• _EXERCISE DIRECTIONS_
Reproduce the full listing below unchanged, apart from the pictures.

• _DATA EXTRACTS_
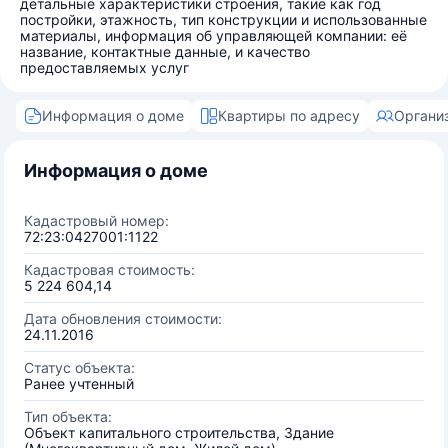
детальные характеристики строения, такие как год
постройки, этажность, тип конструкции и использованные
материалы, информация об управляющей компании: её
название, контактные данные, и качество
предоставляемых услуг
Информация о доме
Квартиры по адресу
Органи
Информация о доме
Кадастровый номер:
72:23:0427001:1122
Кадастровая стоимость:
5 224 604,14
Дата обновления стоимости:
24.11.2016
Статус объекта:
Ранее учтенный
Тип объекта:
Объект капитального строительства, Здание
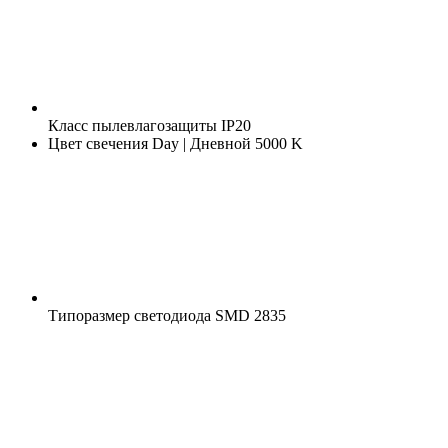
Класс пылевлагозащиты
IP20
Цвет свечения
Day | Дневной 5000 K
Типоразмер светодиода
SMD 2835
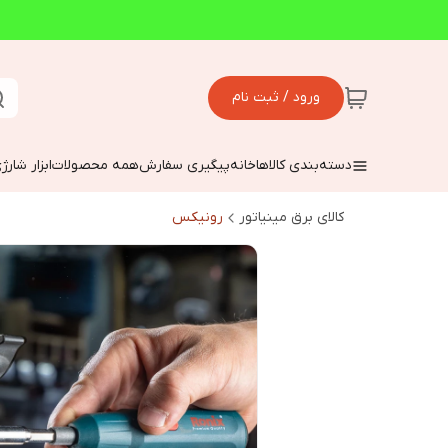
ورود / ثبت نام
دسته‌بندی کالاها
خانه
پیگیری سفارش
همه محصولات
ابزار شارژ
کالای برق مینیاتور
رونیکس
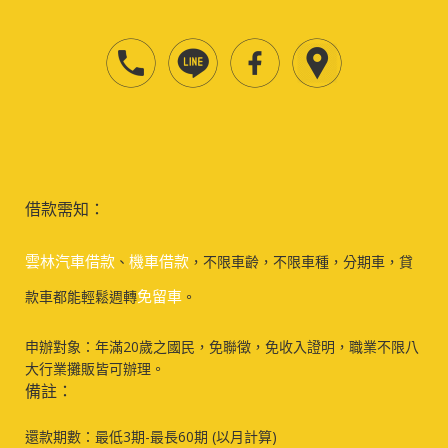
借款需知：
雲林汽車借款
機車借款
、
，不限車齡，不限車種，分期車，貸
免留車
款車都能輕鬆週轉
。
申辦對象：年滿20歲之國民，免聯徵，免收入證明，職業不限八
大行業攤販皆可辦理。
備註：
還款期數：最低3期-最長60期 (以月計算)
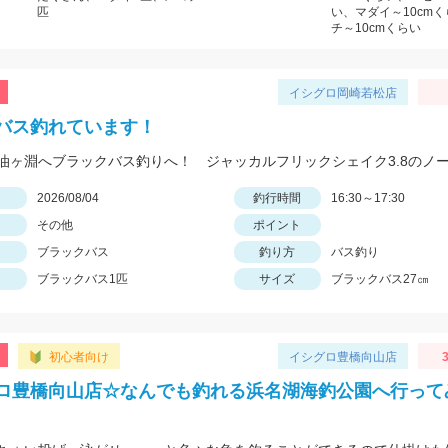
匹
い、マダイ～10cm
チ～10cmくらい
イシグロ岡崎若松店
バス釣れています！
日
2026/08/04
釣行時間
16:30～17:30
その他
ポイント
ブラックバス
釣り方
バス釣り
ブラックバス1匹
サイズ
ブラックバス27㎝
初心者向け
イシグロ豊橋向山店
3
ロ豊橋向山店☆なんでも釣れる浜名湖海釣公園へ行って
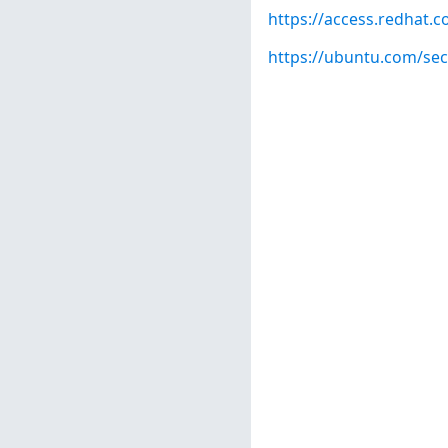
https://access.redhat.
https://ubuntu.com/sec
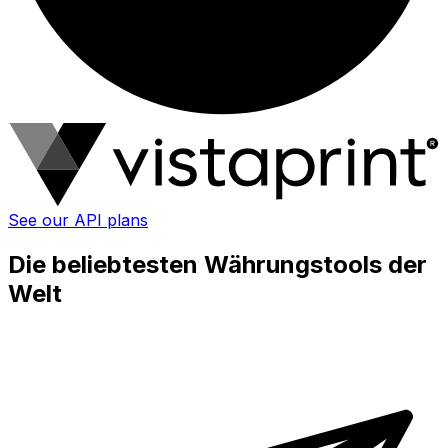
See our API plans
Die beliebtesten Währungstools der
Welt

• _REPLY TO THE EXERCISE_
детальные характеристики строения, такие как год
постройки, этажность, тип конструкции и использованные
материалы, информация об управляющей компании: её
название, контактные данные, и качество
предоставляемых услуг
Информация о доме
Квартиры по адресу
Органи
Информация о доме
Кадастровый номер:
72:23:0427001:1122
Кадастровая стоимость:
5 224 604,14
Дата обновления стоимости:
24.11.2016
Статус объекта:
Ранее учтенный
Тип объекта:
Объект капитального строительства, Здание
Класс пылевлагозащиты
IP20
Цвет свечения
Day | Дневной 5000 K
Типоразмер светодиода
SMD 2835
ورود / ثبت نام
دسته‌بندی کالاها
خانه
پیگیری سفارش
همه محصولات
ابزار شارژ
کالای برق مینیاتور
رونیکس
借款需知：
雲林汽車借款
機車借款
、
，不限車齡，不限車種，分期車，貸
免留車
款車都能輕鬆週轉
。
申辦對象：年滿20歲之國民，免聯徵，免收入證明，職業不限八
大行業攤販皆可辦理。
備註：
還款期數：最低3期-最長60期 (以月計算)
匹
い、マダイ～10cm
チ～10cmくらい
イシグロ岡崎若松店
バス釣れています！
日
2026/08/04
釣行時間
16:30～17:30
その他
ポイント
ブラックバス
釣り方
バス釣り
ブラックバス1匹
サイズ
ブラックバス27㎝
初心者向け
イシグロ豊橋向山店
3
ロ豊橋向山店☆なんでも釣れる浜名湖海釣公園へ行って
https://access.redhat.
https://ubuntu.com/sec
See our API plans
Die beliebtesten Währungstools der
Welt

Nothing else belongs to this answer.